Data entries >>
^^^^

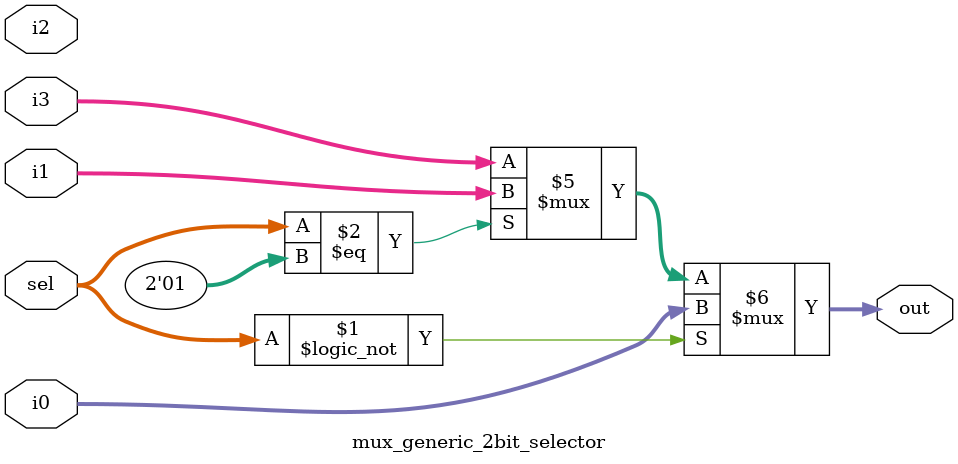
<source format=v>

module mux_generic #(parameter width=24)
        (   input [width-1:0]i0,i1,
    input  sel,
            output reg [width-1:0]out
            );
assign out=(sel==0)? i0:i1; //just a line?



endmodule


module mux_generic_2bit_selector #(parameter width=24)
        (   input [width-1:0]i0,i1,i2,i3,
            input [1:0] sel,
            output reg [width-1:0]out
            );
assign out=(sel==00)? i0:
           (sel==01)? i1:
		   (sel==10)? i2: i3;

endmodule

</source>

^^^^

Task >> Look above for the line with "module mux_generic #(parameter width=24)" and the line with "module mux_generic_2bit_selector #(parameter"; transcribe both and all lines in between, exactly, and nothing else.

Written solution >>
module mux_generic #(parameter width=24)
        (   input [width-1:0]i0,i1,
    input  sel,
            output reg [width-1:0]out
            );
assign out=(sel==0)? i0:i1; //just a line?



endmodule


module mux_generic_2bit_selector #(parameter width=24)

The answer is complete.